(di Filippo Ciantia)
Nella notte tra domenica e lunedì il missionario comboniano Christian Carlassare (nella foto), nato a Schio nel 1977, vescovo eletto (e quindi non ancora ordinato) della diocesi di Rumbek nel Sudan del Sud, è stato gambizzato. Nella notte, nella stessa profonda oscurità che permise l’arresto del Cristo, i due assassini prezzolati dovevano uccidere il “vescovo buono”.
Non sapevano nemmeno tanto bene il perché, ma è certo che “trenta denari” non li avevano mai visti tutti insieme nella loro vita amara e disgraziata.
I fucili erano pronti, la pallottola in canna. Erano ormai abituati ad uccidere, dopo decenni di guerre, scorrerie, furti, omicidi. Un vivere da vagabondi, non più contadini o allevatori come il resto di quella popolazione del più giovane Stato del mondo, così come Carlassare è il più giovane vescovo del mondo. Una vita da guerrieri della notte.

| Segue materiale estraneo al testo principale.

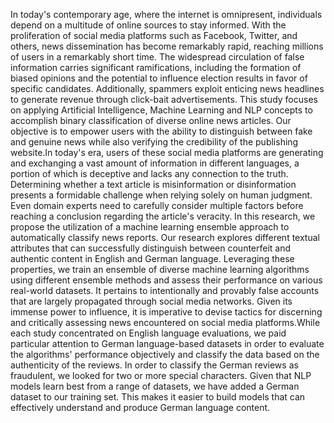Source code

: In today's contemporary age, where the internet is omnipresent, individuals depend on a multitude of online sources to stay informed. With the proliferation of social media platforms such as Facebook, Twitter, and others, news dissemination has become remarkably rapid, reaching millions of users in a remarkably short time. The widespread circulation of false information carries significant ramifications, including the formation of biased opinions and the potential to influence election results in favor of specific candidates. Additionally, spammers exploit enticing news headlines to generate revenue through click-bait advertisements. This study focuses on applying Artificial Intelligence, Machine Learning and NLP concepts to accomplish binary classification of diverse online news articles. Our objective is to empower users with the ability to distinguish between fake and genuine news while also verifying the credibility of the publishing website.In today's era, users of these social media platforms are generating and exchanging a vast amount of information in different languages, a portion of which is deceptive and lacks any connection to the truth. Determining whether a text article is misinformation or disinformation presents a formidable challenge when relying solely on human judgment. Even domain experts need to carefully consider multiple factors before reaching a conclusion regarding the article's veracity. In this research, we propose the utilization of a machine learning ensemble approach to automatically classify news reports. Our research explores different textual attributes that can successfully distinguish between counterfeit and authentic content in English and German language. Leveraging these properties, we train an ensemble of diverse machine learning algorithms using different ensemble methods and assess their performance on various real-world datasets. It pertains to intentionally and provably false accounts that are largely propagated through social media networks. Given its immense power to influence, it is imperative to devise tactics for discerning and critically assessing news encountered on social media platforms.While each study concentrated on English language evaluations, we paid particular attention to German language-based datasets in order to evaluate the algorithms' performance objectively and classify the data based on the authenticity of the reviews. In order to classify the German reviews as fraudulent, we looked for two or more special characters. Given that NLP models learn best from a range of datasets, we have added a German dataset to our training set. This makes it easier to build models that can effectively understand and produce German language content.
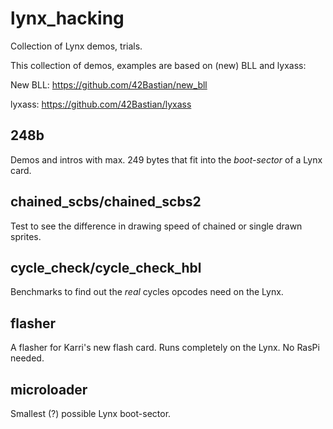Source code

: # lynx_hacking

Collection of Lynx demos, trials.

This collection of demos, examples are based on (new) BLL and lyxass:

New BLL: https://github.com/42Bastian/new_bll

lyxass: https://github.com/42Bastian/lyxass

## 248b

Demos and intros with max. 249 bytes that fit into the _boot-sector_ of a Lynx card.

## chained_scbs/chained_scbs2

Test to see the difference in drawing speed of chained or single drawn sprites.

## cycle_check/cycle_check_hbl

Benchmarks to find out the _real_ cycles opcodes need on the Lynx.

## flasher

A flasher for Karri's new flash card. Runs completely on the Lynx. No RasPi needed.

## microloader

Smallest (?) possible Lynx boot-sector.
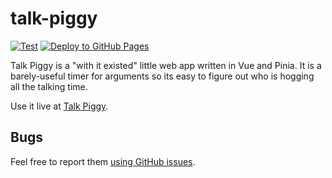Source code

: # talk-piggy

[![Test](https://github.com/kylev/talk-piggy/actions/workflows/test.yml/badge.svg)](https://github.com/kylev/talk-piggy/actions/workflows/test.yml)
[![Deploy to GitHub Pages](https://github.com/kylev/talk-piggy/actions/workflows/deployment.yml/badge.svg)](https://github.com/kylev/talk-piggy/actions/workflows/deployment.yml)

Talk Piggy is a "with it existed" little web app written in Vue and Pinia. It is a barely-useful timer for arguments so its easy to figure out who is hogging all the talking time.

Use it live at [Talk Piggy](https://kylev.github.io/talk-piggy/).

## Bugs

Feel free to report them [using GitHub issues](https://github.com/kylev/talk-piggy/issues).
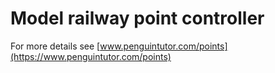 # Model railway point controller

For more details see [www.penguintutor.com/points](https://www.penguintutor.com/points)

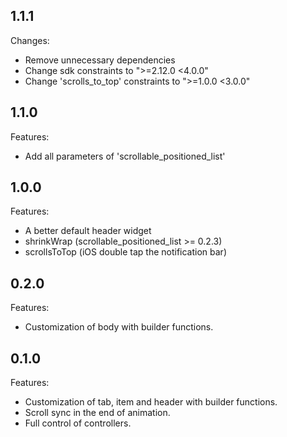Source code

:## 1.1.1

Changes:
- Remove unnecessary dependencies
- Change sdk constraints to ">=2.12.0 <4.0.0"
- Change 'scrolls_to_top' constraints to ">=1.0.0 <3.0.0"

## 1.1.0

Features:
- Add all parameters of 'scrollable_positioned_list'

## 1.0.0

Features:
- A better default header widget
- shrinkWrap (scrollable_positioned_list >= 0.2.3)
- scrollsToTop (iOS double tap the notification bar)

## 0.2.0

Features:
- Customization of body with builder functions.

## 0.1.0

Features:
- Customization of tab, item and header with builder functions.
- Scroll sync in the end of animation.
- Full control of controllers.
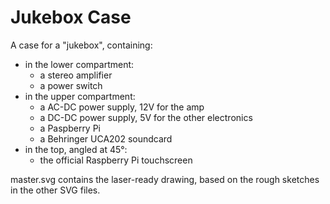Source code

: # Jukebox Case

A case for a "jukebox", containing: 

* in the lower compartment:
     * a stereo amplifier
     * a power switch
* in the upper compartment:
     * a AC-DC power supply, 12V for the amp
     * a DC-DC power supply, 5V for the other electronics
     * a Paspberry Pi
     * a Behringer UCA202 soundcard
* in the top, angled at 45°:
     * the official Raspberry Pi touchscreen

master.svg contains the laser-ready drawing, based on the rough sketches in the other SVG files.
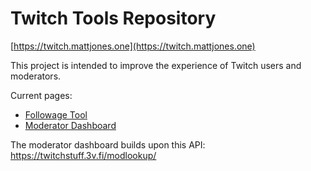 # Twitch Tools Repository
[https://twitch.mattjones.one](https://twitch.mattjones.one)

This project is intended to improve the experience of Twitch users and moderators.

Current pages:
* [Followage Tool](https://mattjones.one/followage)
* [Moderator Dashboard](https://twitch.mattjones.one/mod-dashboard)

The moderator dashboard builds upon this API: https://twitchstuff.3v.fi/modlookup/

Ma il “vescovo buono” si sveglia, accende la luce, capisce, mormora una preghiera e sussurra: “abbi pietà di loro, non sanno quello che fanno”. Sulle canne dei fucili sentono una forza strana, forse una mano invisibile. Quelle mani armate erano come quelle degli assassini di tanti anni prima nel nord dell’Uganda: le mani che martirizzarono un altro missionario comboniano, Egidio Ferracin, che con il sacrificio della sua vita aveva ispirato la vocazione dell’allora giovanissimo Christian.
Nel lontano 1987, padre Egidio, inchiodato sulla sua croce, aveva perdonato i suoi carnefici, e il suo martirio li aveva salvati. Ed ora dal cielo li ha chiamati perché nella notte oscura di Rumbek afferrassero con le loro mani, per essere mano di Dio, le canne dei fucili.
Le armi si abbassano e le pallottole colpiscono le gambe, poi fuggono nella notte oscura, anche oggi, come duemila anni fa.
È stato risparmiato un puro di cuore, perché tutti potessero contemplare la potenza del perdono disarmato.